Notice how much of the singing rant is made up of questions. Questions (What are you doing? What did I do to deserve this? Again?) are gratifying to us and our sense of being overwhelmed, outraged, or incredulous, and provide a bit of emotional relief. However, they are not helpful to the child, or, in a larger way, to you.

Remember, even The Virgin Mary tried this on Jesus: “When his parents saw him, they were astonished. His mother said to him, “Son, why have you treated us like this? Your father and I have been anxiously searching for you.”’ The answer annoyed the heck out of them. (Enjoy this snotty blue-eyed Jesus: https://www.youtube.com/watch?v=trePi2pBtdM)

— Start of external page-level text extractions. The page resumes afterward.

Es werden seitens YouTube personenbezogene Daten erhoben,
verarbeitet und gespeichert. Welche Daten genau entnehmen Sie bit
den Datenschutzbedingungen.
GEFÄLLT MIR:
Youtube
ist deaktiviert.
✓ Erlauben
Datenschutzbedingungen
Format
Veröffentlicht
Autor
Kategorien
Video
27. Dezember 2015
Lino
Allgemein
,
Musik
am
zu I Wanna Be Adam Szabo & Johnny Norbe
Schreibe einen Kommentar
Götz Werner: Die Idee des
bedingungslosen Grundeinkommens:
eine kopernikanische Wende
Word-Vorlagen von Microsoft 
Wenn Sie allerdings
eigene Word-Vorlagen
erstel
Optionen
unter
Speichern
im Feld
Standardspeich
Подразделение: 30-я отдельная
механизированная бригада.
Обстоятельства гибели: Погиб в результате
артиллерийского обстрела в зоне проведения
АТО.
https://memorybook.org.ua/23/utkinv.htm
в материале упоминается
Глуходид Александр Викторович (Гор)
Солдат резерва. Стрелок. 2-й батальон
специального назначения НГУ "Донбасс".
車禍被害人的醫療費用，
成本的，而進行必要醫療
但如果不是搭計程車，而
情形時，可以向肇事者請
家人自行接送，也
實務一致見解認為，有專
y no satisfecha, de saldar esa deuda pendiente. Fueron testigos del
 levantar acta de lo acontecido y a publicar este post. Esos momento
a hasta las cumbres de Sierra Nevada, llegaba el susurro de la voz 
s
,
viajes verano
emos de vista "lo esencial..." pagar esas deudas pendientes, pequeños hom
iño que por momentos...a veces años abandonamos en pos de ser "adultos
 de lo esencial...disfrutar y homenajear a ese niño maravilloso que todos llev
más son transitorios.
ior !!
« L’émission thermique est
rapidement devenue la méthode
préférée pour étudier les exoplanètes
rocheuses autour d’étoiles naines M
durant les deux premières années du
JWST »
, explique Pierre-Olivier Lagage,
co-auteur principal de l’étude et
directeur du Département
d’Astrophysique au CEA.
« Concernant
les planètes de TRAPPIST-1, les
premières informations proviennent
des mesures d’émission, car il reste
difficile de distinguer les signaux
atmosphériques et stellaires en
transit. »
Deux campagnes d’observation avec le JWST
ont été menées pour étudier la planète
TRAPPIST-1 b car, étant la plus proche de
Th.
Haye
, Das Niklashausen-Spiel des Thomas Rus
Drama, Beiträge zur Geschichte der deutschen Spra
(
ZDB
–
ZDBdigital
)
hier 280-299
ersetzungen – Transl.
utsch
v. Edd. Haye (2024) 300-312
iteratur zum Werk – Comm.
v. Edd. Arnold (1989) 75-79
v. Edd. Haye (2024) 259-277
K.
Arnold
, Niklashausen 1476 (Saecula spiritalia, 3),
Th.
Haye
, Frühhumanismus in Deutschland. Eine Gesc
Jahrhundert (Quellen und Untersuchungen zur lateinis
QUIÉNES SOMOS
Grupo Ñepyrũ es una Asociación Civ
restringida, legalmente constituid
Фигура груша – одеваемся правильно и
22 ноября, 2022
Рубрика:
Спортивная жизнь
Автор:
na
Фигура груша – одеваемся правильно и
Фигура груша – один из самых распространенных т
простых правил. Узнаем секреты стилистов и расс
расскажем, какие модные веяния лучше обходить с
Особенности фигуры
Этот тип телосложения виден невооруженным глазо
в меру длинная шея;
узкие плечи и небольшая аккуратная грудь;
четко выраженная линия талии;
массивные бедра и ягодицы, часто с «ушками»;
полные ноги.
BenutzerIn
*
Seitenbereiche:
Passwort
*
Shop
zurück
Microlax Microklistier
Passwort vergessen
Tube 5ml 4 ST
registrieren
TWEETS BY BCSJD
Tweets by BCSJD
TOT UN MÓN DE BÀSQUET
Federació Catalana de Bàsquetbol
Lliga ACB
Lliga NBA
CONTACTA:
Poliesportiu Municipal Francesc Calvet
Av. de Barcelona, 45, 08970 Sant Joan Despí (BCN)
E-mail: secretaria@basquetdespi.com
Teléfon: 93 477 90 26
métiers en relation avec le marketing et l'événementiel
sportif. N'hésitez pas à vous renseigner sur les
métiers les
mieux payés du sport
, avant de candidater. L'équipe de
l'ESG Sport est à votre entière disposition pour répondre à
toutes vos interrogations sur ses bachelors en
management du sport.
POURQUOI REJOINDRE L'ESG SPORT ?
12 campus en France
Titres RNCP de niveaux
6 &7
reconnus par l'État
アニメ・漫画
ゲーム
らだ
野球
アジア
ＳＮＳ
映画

First, your child either cannot answer (” I have no idea why I have my pants on my head.”), the answer is obvious (“What am I doing? You can see that I have covered the cat in shaving cream”), or the question reflects an adult problem, which, like “first world problems” are really a personal issue. This is what happened to Mary and Joseph: he did it because he was a snotty 12 year old. Your child does not know what you have done to deserve this, although your parents and spouse might. There is a factual answer that has to do with human reproduction, which probably would not help you to hear, either.

RIE (Resources for Infant Educators) http://www.janetlansbury.com/2013/04/5-benefits-of-sportscasting-your-childs-struggles/ describes a technique called sportscasting
. Sportscasting is describing what is happening, including, perhaps, how it is affecting you: “I see a cat covered in shaving cream. She is really angry, and so am I! We have a problem! We cannot go to the park until this is solved. How are we going to fix it?” This describes the problem, tells how it is affecting those involved, and includes the child(ren) in coming up with a solution. You also get veto power over solutions, as well as whether to let anyone off the hook for participation: “No, you are holding the cat.” or “I don’t want you in the kitchen until I have mopped this up!”

So, with sportscasting instead of ranting, you get to state the problem, which, sometimes gets the problem solved on its own. You get to say how it is affecting everyone, and you probably get a solution, one in which your child will be a (possibly) constructive participant. The child gets to actually learn something, which is largely the point of parenting, is it not?